Edito : L'heure de vérité

Lors de son arrivée au pouvoir en décembre 2012, Shinzo Abe avait stupéfait le monde en lançant la politique économique qui porte désormais son nom : lesAbenomics. Le Premier ministre souhaitait combiner un assouplissement de la politique monétaire japonaise, un plan de relance publique, et des réformes structurelles. Il avait rallié autour de lui, dans l’enthousiasme, une improbable coalition de nationalistes japonais et d’investisseurs étrangers. Car le monde entier - et c’est un formidable atout - prie toujours pour que le Japon réussisse.

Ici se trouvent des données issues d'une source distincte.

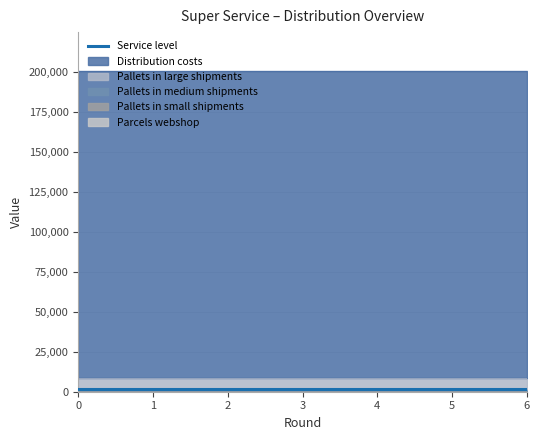

At how many categories does at least one series exceed 2460?

7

Près de deux ans après l’arrivée au pouvoir de Shinzo Abe, le bilan de cette politique est, au mieux, mitigé. Le gouvernement peut être crédité d’avoir réhabilité l’audace et l’imagination en politique dans un pays (un monde ?) en apparence encalminé depuis vingt-cinq ans. Il a replacé, un temps, le Japon au cœur de tous les débats. Mais pour l’emmener où ? L’économie est entrée en inflation, mais au détriment des salariés, dont la paie augmente beaucoup moins vite (+0,7% sur un an en juillet) que les prix à la consommation (+3,4% en juillet). Cette tendance s’ajoute à la baisse, désormais mécanique, du nombre de travailleurs (la population active recule actuellement de 550.000 personnes par an). L’investissement demeure à l’arrêt. Les entreprises se défient d’un marché intérieur qui rétrécit sans cesse en volume et en valeur, et le salut ne vient plus, cette fois, de l’étranger. Les exportations n’ont pas progressé en volume malgré la forte baisse du yen, signe du recul de la compétitivité internationale de l’Archipel.

Le plus préoccupant est la lenteur des réformes structurelles promises par le gouvernement Abe. L’assouplissement monétaire et le plan de relance publique devaient permettre d’absorber un « choc de déréglementation » (la fameuse « troisième flèche ») dans l’économie. Dans plusieurs secteurs, les investisseurs constatent des progrès impressionnants. À la Bourse, les entreprises ont adopté un « code de gouvernance » au bénéfice de l’actionnaire qui produit déjà ses effets. Dans la santé, le délai d’homologation des médicaments, vieille pomme de discorde entre le Japon et les autres pays développés, a déjà fortement réduit. Mais depuis deux ans, force est de constater que ce choc général, qui était la partie la plus difficile de l’agenda Abe, n’a pas eu lieu. Où est la réforme bancaire ? Où est la réforme agricole ?

La confiance, cette étoupe des Abenomics, est en train de manquer. Les Japonais y croient de moins en moins, tout comme les investisseurs internationaux. « On parle de changer la fiscalité des entreprises pour encourager l’investissement, mais rien ne se passe. On parle de contrôler les dépenses sociales, mais rien ne se passe. On parle de réformer le marché du travail, mais rien ne se passe », se lamente l’économiste Robert Feldman, enthousiaste défenseur des Abenomics... jusqu’à maintenant.

L’expérience Abenomics n’est pas terminée. Elle a valeur d’enseignement pour l’Europe et la France, qui cherchent leur propre voie hors de la crise en observant « l’expérience japonaise ». Comme toujours, cette déception est aussi une source d’opportunités pour les entreprises étrangères. Elle réduit considérablement les coûts de prospection et d’implantation des entreprises. Elle force les Japonais à se tourner vers de nouvelles solutions. Le Japon a essuyé plusieurs chocs très durs en vingt ans.

Pendant ces vingt ans, le stock d’investissement direct étranger a aussi été multiplié par sept.